# Accessibility



## mabelsmith40 (Mar 20, 2012)

Does anyone have advice about accessible ramps in bildings?


----------



## StillSurfing (Mar 20, 2012)

What would you like to know Mabel?

In the UK, nearly all shops, offices and public buildings have to offer access to the disabled. This being in the form of ramps/lifts etc.

There are also a number of charities that assist with extra accessibility needed at home. This can be in the form of walk in showers, stairlifts etc.

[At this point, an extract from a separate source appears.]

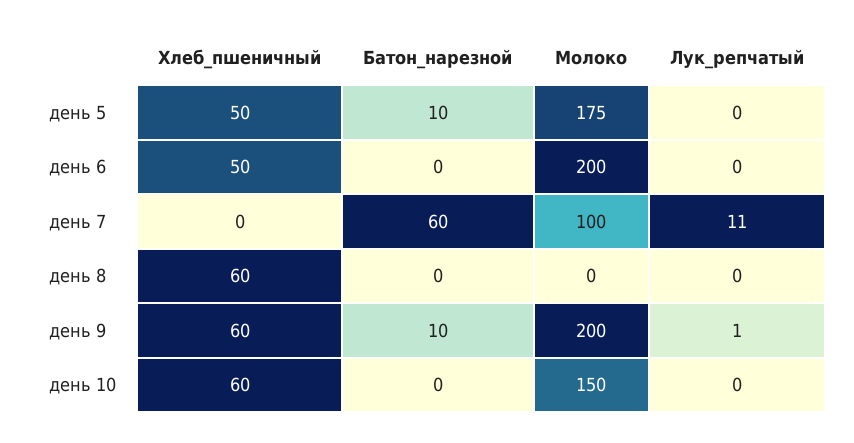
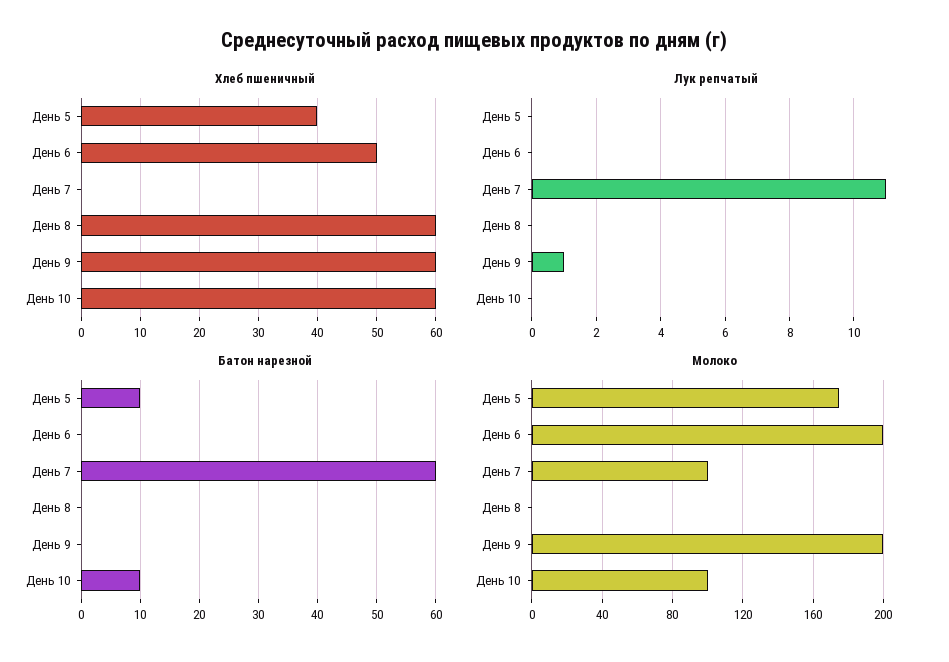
Хлеб_пшеничный, день 5: 50 -> 40
Батон_нарезной, день 9: 10 -> 0
Батон_нарезной, день 10: 0 -> 10
Молоко, день 10: 150 -> 100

A neighbour recently had the kerb outside his house lowered for ease of access to his vehicle.


----------



## jeremygolan (Mar 20, 2012)

im not sure about where you all live but here all government offices must have accessible entrances. as well most restaurants have ramps. they know that if someone can get it they are loosing business!


----------



## silverback5 (Mar 20, 2012)

I live in Manitoba and most buildings here are accessible for people with disabilities. The only exceptions are some apartment blocks and businesses in the older parts of town. If you're a business owner, I think it's prudent to make your building accessible to those with disabilities.


----------



## AlbertC (Mar 21, 2012)

Hi Mabel, 

Our church has recently been through a whole slew of consultations and information gathering sessions finding out about accessible ramps. They're more expensive to install than you'd think; there is a lot of government regulation with a lot of requirements. In Ontaio where we are, you can read up on the new regulations here: http://www.mcss.gov.on.ca/en/mcss/programs/accessibility/

The good news is that for people with accesibility difficulties, a LOT more buildings and services will now be accessible. The bad news is that small organizations are facing big bills to meet the requriements. In the end though we found that some members of our congregation with contracting experience could do the work and meet the code, but, half the battle was just figuring out the documents that say what's necessary!


----------



## Buster'sGrandad (Mar 21, 2012)

I can't say I'm there yet, but I greet each ramp with a silent "there but for the grace of God". I've started noticing when buildings have a lot of steps with seemingly no access for wheelchairs. I think it's cruel and should be changed with simple and effective local legislation.


----------



## Elzee (Oct 29, 2012)

I think most buildings have accessible ramps. Some tourist places do say if they do NOT have ramps, especially if they are historical sites and it is impossible to install a ramp. It seems that it is indeed a lot easier for those who need accessible ramps to be able to get around. I would check online if you plan to visit places.


----------